Today, on December 25, we recall the birth of the Sun God Mithras from his virgin mother because it is only for this reason that the stupid and patriarchal and intolerant of others' religions forefathers of the early church placed the birth of Jesus on this date--to compete and sheep steal.  We should really be celebrating in April or May but that's beside the point.  Your priest at your local parish will be ordered to give a 30 minute homily with a PowerPoint presentation on that very fact in due time.  Still, despite its inaccuracies, we wish you the best of the season.

Actually, come to think about it, we should really point out all the inaccuracies of this celebration because as Christians in the modern world it is far better and more appropriate to be skeptical and not actually believe what happened on that original December 25, though it was really happened in April or May.  First, virgin birth?  Yeah, right.  Contemporary scientists say that there is no possibility of anything close to parthenogenesis in human evolution and since they are the eye through which we see the world, I invite you, if you even say the Nicene Creed, to make that part optional.  Second, who was born in Bethlehem?  A teacher, a great teacher, a great human teacher.  Some say that God was born there, but that doesn't make sense and clearly reason is exactly what this teacher preached about time and again in his sermons as to how to be in communion with God.  I know he said faith a lot, but higher criticism, which is as infallible to us as the Pope is to those nutty Catholics who still actually believe him  to be the vicar of and speaker for Christ and His Church, which we are too enlightened to accept (but don't you dare criticize me or take a position opposite me;  I'll excommunicate you so fast it will make your head spin) is the same thing as reason.  Bart Ehrman assures me of such from almost no evidence whatsoever so that's good enough for me.  So, again, if you say the Nicene Creed, you may want to excise those portions that suggest that this person is God or even the Son of God.  It just doesn't make sense. On third thought, just don't say the Nicene Creed at all and take a stand against patriarchy!
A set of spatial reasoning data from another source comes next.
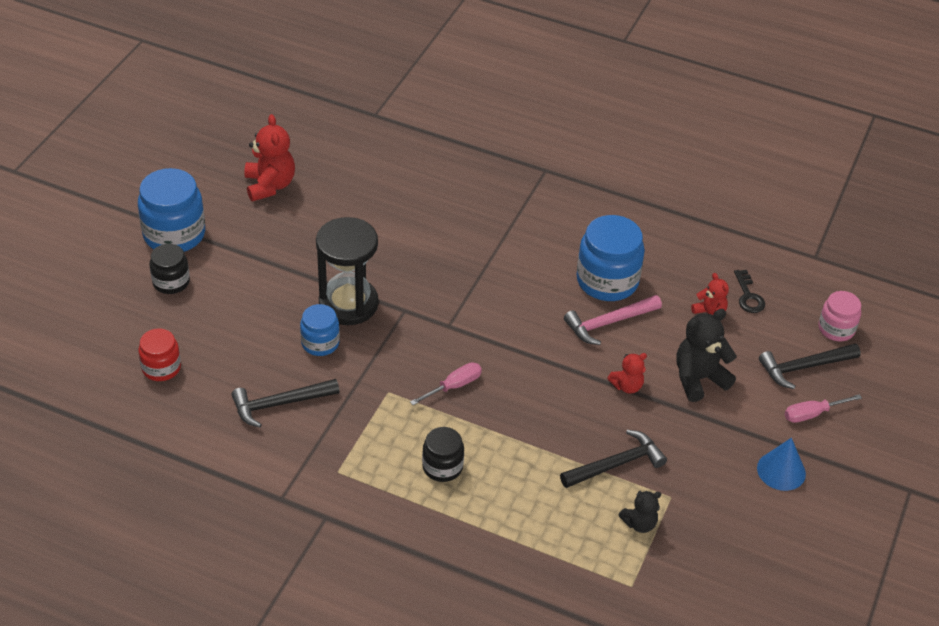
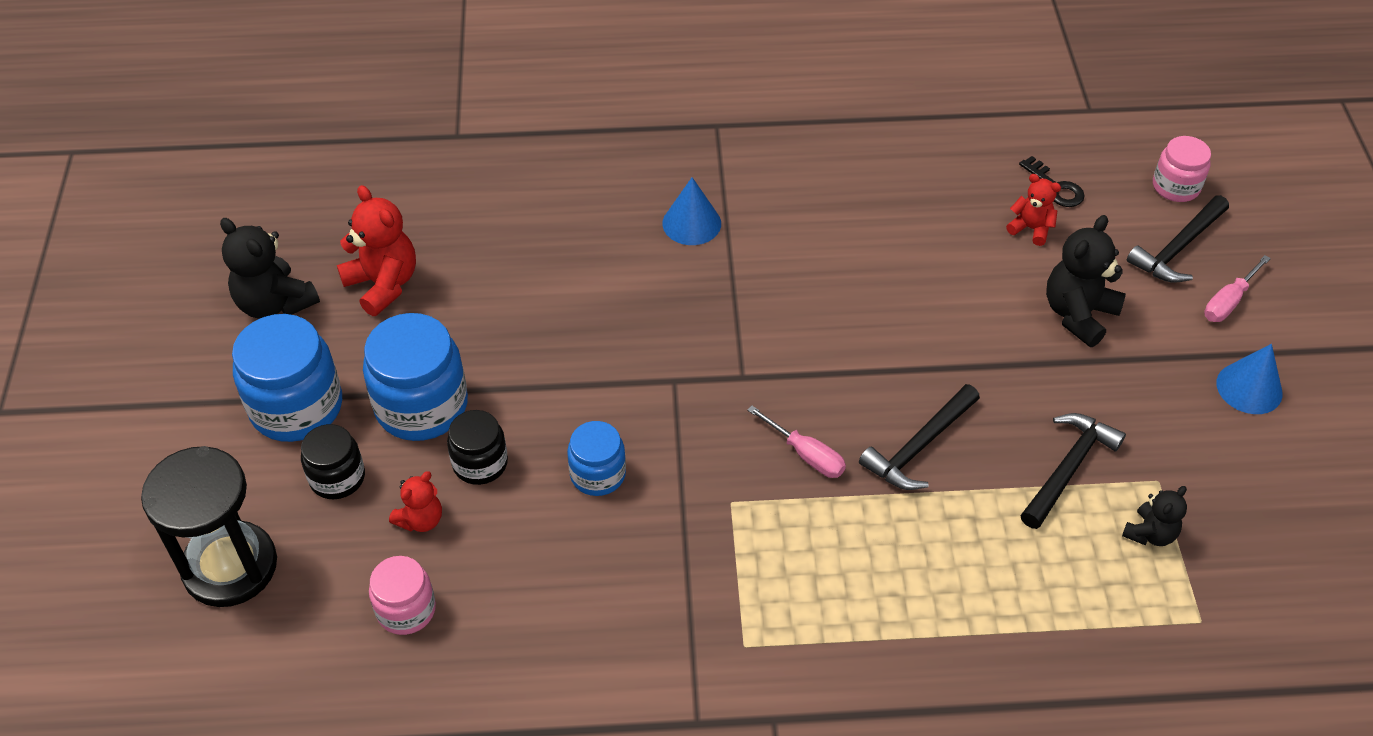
camera: 25 degrees left, 5 degrees up
red jar [138,328,181,381] -> pink jar [369,556,436,635]
black hammer [231,379,340,427] -> black hammer moved to [859,384,980,490]
black hourglass [316,217,379,325] -> black hourglass moved to [141,446,277,607]
pink screwdriver [410,362,482,405] -> pink screwdriver turned 105 degrees clockwise [747,406,846,478]
black jar [422,427,464,482] -> black jar moved to [447,410,508,485]
pink hammer [564,295,662,345] -> none
blue jar [577,215,645,301] -> blue jar moved to [363,313,468,441]
red teddy bear [607,353,647,394] -> red teddy bear moved to [389,471,442,532]
none -> black teddy bear [220,218,320,318]
none -> blue cone [662,177,721,245]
Let us truly reflect and give thanks for this day, because that first X-Mas (We don't want to use "Christmas" because that term is obsolete and might offend non Christian readers of this little letter, even though it's not intended for them.  Please refrain from using this in public. Remember the first amendment!) brought to the attention of the world a horrible calamity:  homelessness.  This person was born homeless to make the point that all governments need to forcibly take money from the citizens in the form of taxes (rendering unto Caesar what is Caesar's) for all sorts of social programs to alleviate this horrible insult to human dignity.  Even though this person was not technically homeless since his family was from Nazareth and they couldn't find a hotel room (Expedia, anyone?), this is the Gospel message--to care for others less fortunate by bestowing on those more fortunate curses and vituperations.

On this day, we are called to be joyful, be happy and if it feels good, do it.  The birth of this person was to herald a new age of feeling good about ourselves and developing our self esteem.  Again, that darn creed suggests that the birth of this person was meant to save us from our sins and grant us salvation.  Sins? What sins?   If there's a recognition of sin, then what follows?  That's right--repentance.  And we don't want that.  It's too much work.  Besides, you can't possibly be responsible for any sins.  God made you that way.  Just accept it.  Unless, of course, you're a Republican and against gay marriage, gay adoption, women's ordination, 100% tax on rich people, etc.  If so, YOU have plenty of repenting to do.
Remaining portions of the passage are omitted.